Ambassador Marks told the hemispheric summit that “Our region continues to grapple with transnational organised crime. As a result, it undermines our development targets. The trafficking and flow in small arms into our hemisphere, human trafficking, and illegal migration. In addition, increases in crime and gang violence mainly perpetuated by un-attached youth continues to be of serious concerns.”

Impact of COVID-19

“The peace and security of our hemisphere is the future of our hemisphere.  It is therefore imperative that we continue to strengthen our partnerships to collectively develop strategies to address these challenges and mitigate external shocks,” she declared.

Ambassador Marks pointed out that the region was seeking “to recover from the negative impact of the COVID-19 pandemic on our economies. Plus, more recently the war in Europe.  The pandemic resulted in a severe blow, particularly to our tourism, education and health sectors.

“We are acutely aware that the past several months have seen exponential increases in energy and food prices. In addition, disruption in supply chains and a slowdown in economic growth. Coupled with a high debt burden, black-listing and de-risking of some of our CARICOM member states. Plus, the persistent existential threat of climate change.

Summit of the Americas

Ambassador Marks told the Ministerial that “the strength and success of the Summit of the Americas process rests in part, on our ability to work together. Specifically to build consensus around a viable partnership and an effective implementation strategy.”
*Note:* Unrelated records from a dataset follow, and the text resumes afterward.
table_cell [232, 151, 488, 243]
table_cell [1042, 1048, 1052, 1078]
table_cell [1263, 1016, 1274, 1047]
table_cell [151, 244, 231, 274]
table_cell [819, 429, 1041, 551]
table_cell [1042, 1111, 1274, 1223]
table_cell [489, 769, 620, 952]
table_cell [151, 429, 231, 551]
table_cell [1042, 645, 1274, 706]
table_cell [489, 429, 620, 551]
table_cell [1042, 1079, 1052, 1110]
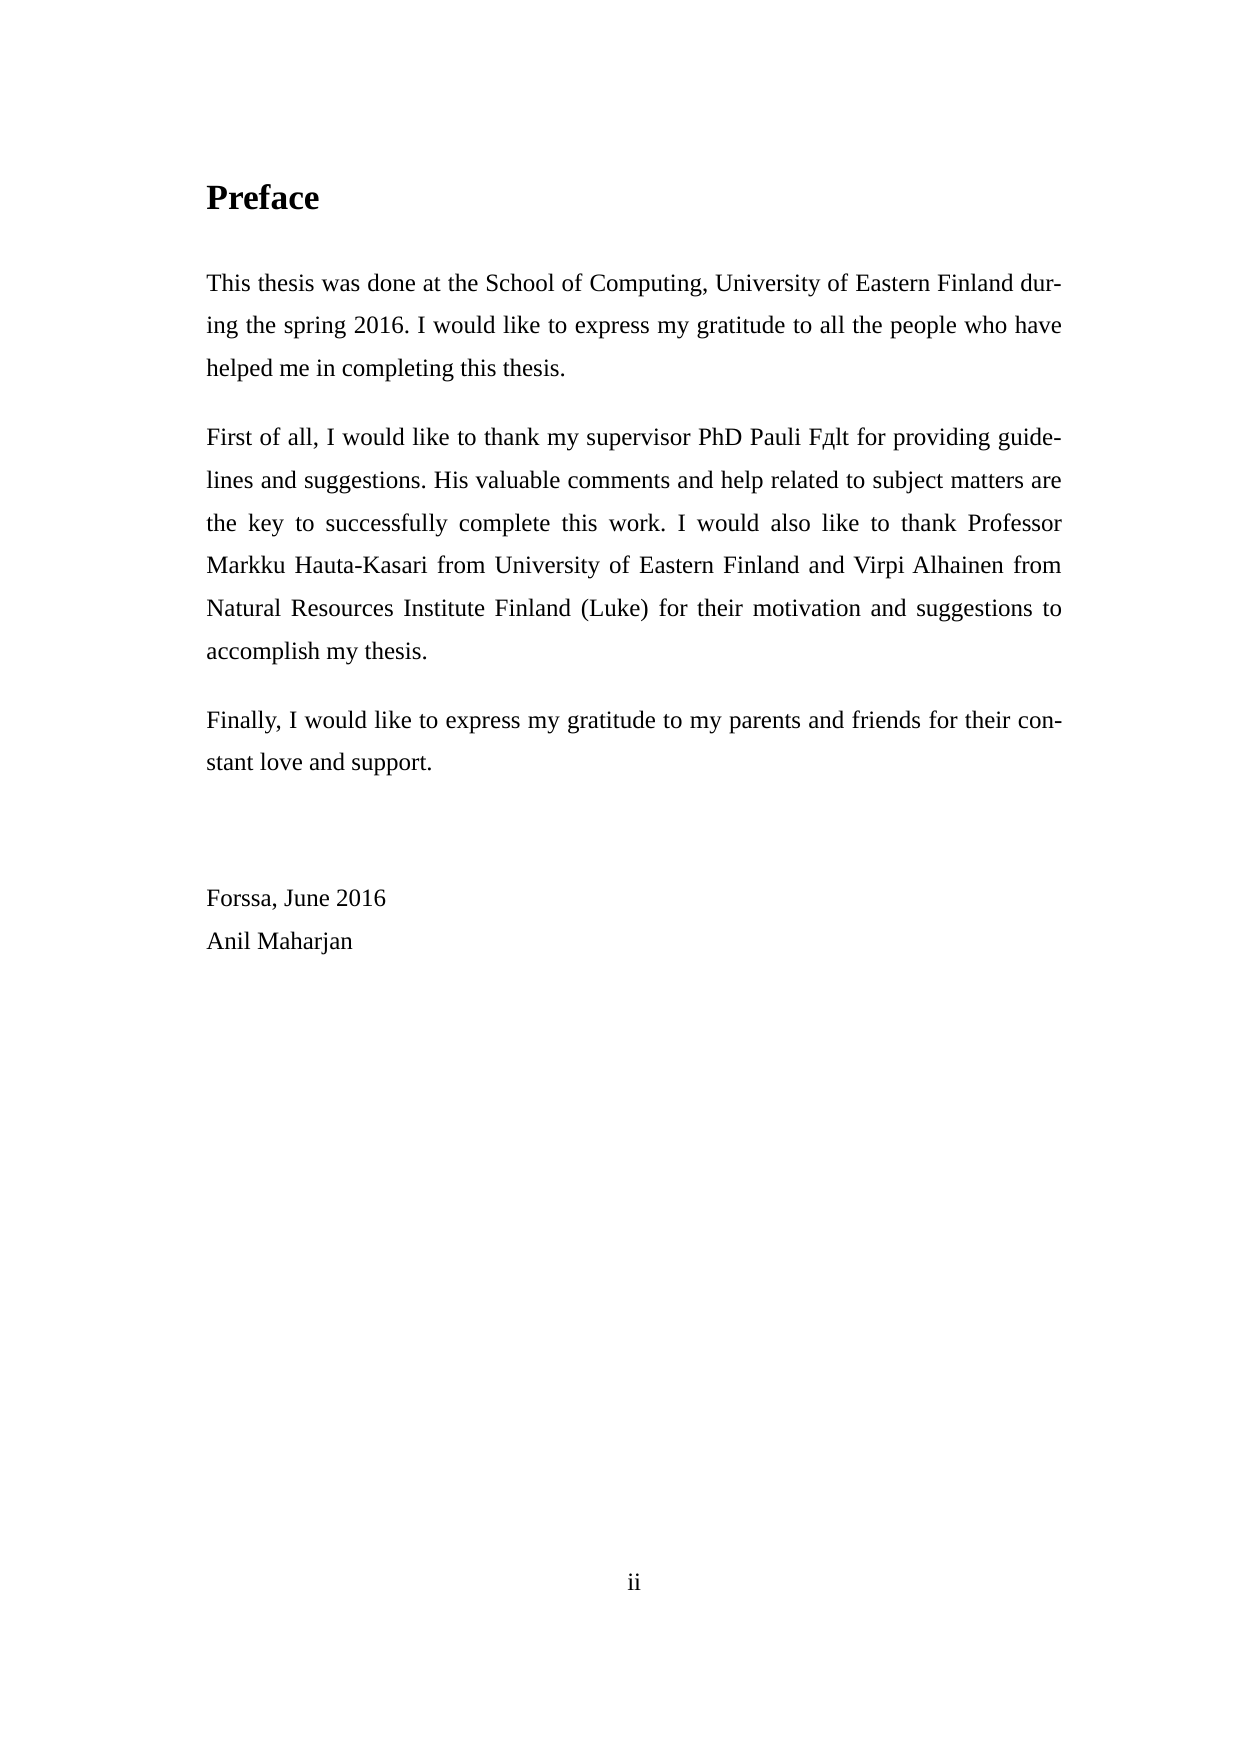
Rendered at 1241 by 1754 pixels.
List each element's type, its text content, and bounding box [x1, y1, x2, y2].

text First of all, I would like to thank my supervisor PhD Pauli Fдlt for providing guide-lines and suggestions. His valuable comments and help related to subject matters are the key to successfully complete this work. I would also like to thank Professor Markku Hauta-Kasari from University of Eastern Finland and Virpi Alhainen from Natural Resources Institute Finland (Luke) for their motivation and suggestions to accomplish my thesis. [206, 422, 1063, 665]
text Preface [206, 177, 1063, 217]
text Anil Maharjan [206, 926, 1063, 955]
text Finally, I would like to express my gratitude to my parents and friends for their con-stant love and support. [206, 705, 1063, 776]
text This thesis was done at the School of Computing, University of Eastern Finland dur-ing the spring 2016. I would like to express my gratitude to all the people who have helped me in completing this thesis. [206, 268, 1063, 381]
text ii [627, 1567, 1063, 1595]
text Forssa, June 2016 [206, 883, 1063, 912]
“We know that the responsibility is great, but as partners we can strengthen our joint action by working together.  Our presence here today, therefore, provides us with an opportunity to recommit ourselves to the vision of a stronger hemispheric partnership,” she concluded.

Prime Minister Andrew Holness is leading Jamaica’s delegation to the summit. He is supported by Minister of Industry, Investment and Commerce Senator Aubyn Hill. In addition, Jamaica’s Ambassador to the United States, Her Excellency Audrey P. Marks.